_Record set_.
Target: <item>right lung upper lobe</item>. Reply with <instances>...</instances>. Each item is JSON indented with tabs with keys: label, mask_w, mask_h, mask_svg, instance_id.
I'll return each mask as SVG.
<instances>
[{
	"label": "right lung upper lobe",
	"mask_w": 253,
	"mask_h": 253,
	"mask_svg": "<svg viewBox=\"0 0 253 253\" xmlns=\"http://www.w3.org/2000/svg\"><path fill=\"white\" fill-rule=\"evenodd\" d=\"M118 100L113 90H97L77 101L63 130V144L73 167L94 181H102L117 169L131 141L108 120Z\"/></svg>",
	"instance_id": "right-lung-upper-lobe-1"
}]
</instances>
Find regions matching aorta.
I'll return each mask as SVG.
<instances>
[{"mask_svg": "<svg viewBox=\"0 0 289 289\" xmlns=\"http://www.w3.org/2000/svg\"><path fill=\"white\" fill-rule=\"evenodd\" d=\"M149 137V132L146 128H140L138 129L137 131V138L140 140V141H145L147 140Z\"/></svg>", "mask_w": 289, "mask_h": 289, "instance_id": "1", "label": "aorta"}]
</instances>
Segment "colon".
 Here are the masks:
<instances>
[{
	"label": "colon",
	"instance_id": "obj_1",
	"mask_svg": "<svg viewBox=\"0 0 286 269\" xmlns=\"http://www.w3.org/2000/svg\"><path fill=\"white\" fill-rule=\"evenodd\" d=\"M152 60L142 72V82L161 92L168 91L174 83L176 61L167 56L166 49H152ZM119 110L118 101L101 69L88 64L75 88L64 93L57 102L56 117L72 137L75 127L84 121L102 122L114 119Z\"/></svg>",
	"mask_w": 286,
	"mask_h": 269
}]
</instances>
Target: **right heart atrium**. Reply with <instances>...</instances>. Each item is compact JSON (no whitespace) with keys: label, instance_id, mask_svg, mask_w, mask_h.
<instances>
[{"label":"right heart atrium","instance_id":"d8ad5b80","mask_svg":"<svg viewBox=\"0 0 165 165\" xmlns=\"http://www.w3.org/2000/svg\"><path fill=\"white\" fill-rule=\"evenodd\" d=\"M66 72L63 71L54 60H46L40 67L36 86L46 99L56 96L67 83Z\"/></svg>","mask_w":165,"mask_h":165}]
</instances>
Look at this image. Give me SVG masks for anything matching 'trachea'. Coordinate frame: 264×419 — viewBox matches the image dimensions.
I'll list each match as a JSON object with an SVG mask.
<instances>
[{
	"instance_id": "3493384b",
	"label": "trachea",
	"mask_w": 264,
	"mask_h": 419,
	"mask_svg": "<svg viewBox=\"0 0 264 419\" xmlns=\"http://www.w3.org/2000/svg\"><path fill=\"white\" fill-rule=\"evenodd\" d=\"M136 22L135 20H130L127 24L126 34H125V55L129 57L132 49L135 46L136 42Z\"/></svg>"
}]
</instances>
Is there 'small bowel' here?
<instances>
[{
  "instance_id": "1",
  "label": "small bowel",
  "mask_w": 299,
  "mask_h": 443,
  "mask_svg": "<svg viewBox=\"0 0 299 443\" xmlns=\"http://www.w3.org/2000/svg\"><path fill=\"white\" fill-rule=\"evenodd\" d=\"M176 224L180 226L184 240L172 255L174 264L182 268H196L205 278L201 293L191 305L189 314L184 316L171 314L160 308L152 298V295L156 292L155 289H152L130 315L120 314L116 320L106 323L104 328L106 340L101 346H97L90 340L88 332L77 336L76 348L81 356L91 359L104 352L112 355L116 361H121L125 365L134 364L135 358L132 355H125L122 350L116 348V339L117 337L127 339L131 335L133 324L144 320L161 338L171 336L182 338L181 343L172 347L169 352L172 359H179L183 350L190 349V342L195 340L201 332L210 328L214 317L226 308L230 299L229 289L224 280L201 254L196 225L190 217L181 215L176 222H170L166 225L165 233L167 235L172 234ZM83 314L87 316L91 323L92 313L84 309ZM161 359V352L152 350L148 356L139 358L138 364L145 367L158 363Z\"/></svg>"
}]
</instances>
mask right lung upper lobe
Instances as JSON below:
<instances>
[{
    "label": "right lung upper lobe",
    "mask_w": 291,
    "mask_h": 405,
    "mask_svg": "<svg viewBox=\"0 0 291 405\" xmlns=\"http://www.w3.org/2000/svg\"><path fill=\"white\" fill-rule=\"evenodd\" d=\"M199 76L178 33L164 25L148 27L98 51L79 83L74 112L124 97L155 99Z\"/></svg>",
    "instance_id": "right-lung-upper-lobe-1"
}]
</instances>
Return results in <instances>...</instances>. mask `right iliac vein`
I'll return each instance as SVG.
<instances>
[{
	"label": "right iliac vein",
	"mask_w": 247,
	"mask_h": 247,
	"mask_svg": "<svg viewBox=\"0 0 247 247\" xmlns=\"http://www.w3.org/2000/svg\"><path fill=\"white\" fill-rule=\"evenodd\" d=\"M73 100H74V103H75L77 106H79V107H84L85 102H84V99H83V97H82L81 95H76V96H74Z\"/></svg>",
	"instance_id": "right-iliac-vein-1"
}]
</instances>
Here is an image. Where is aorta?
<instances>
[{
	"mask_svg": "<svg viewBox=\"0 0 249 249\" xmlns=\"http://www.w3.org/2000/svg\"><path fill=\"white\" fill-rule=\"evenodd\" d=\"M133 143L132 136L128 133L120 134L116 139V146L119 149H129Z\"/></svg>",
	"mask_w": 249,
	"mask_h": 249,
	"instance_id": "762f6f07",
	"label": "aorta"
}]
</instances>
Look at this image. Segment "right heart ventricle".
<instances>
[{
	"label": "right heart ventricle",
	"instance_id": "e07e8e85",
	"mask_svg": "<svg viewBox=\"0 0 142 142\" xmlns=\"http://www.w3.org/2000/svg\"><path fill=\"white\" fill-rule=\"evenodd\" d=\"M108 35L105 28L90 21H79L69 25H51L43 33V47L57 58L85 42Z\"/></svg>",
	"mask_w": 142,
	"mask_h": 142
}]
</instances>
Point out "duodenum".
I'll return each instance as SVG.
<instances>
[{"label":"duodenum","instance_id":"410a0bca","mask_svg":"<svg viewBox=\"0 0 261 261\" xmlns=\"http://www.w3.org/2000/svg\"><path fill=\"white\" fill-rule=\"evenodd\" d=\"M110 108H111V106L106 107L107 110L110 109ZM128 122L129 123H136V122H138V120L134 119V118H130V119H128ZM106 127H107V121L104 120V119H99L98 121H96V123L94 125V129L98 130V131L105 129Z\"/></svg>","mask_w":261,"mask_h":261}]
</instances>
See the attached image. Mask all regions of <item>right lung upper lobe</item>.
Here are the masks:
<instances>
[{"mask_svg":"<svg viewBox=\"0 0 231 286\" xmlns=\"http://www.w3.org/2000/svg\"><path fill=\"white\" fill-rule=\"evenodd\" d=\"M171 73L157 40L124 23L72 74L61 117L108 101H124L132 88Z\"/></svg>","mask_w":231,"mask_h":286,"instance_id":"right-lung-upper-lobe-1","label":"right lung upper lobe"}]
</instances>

_Instructions for the task_.
Copy the rows above again word for word, starting at the line that holds "See the attached" and running through the last line of the rows, with both ends included.

_Completed task_.
See the attached image. Mask all regions of <item>right lung upper lobe</item>.
Here are the masks:
<instances>
[{"mask_svg":"<svg viewBox=\"0 0 231 286\" xmlns=\"http://www.w3.org/2000/svg\"><path fill=\"white\" fill-rule=\"evenodd\" d=\"M171 73L157 40L124 23L72 74L61 117L108 101H124L132 88Z\"/></svg>","mask_w":231,"mask_h":286,"instance_id":"right-lung-upper-lobe-1","label":"right lung upper lobe"}]
</instances>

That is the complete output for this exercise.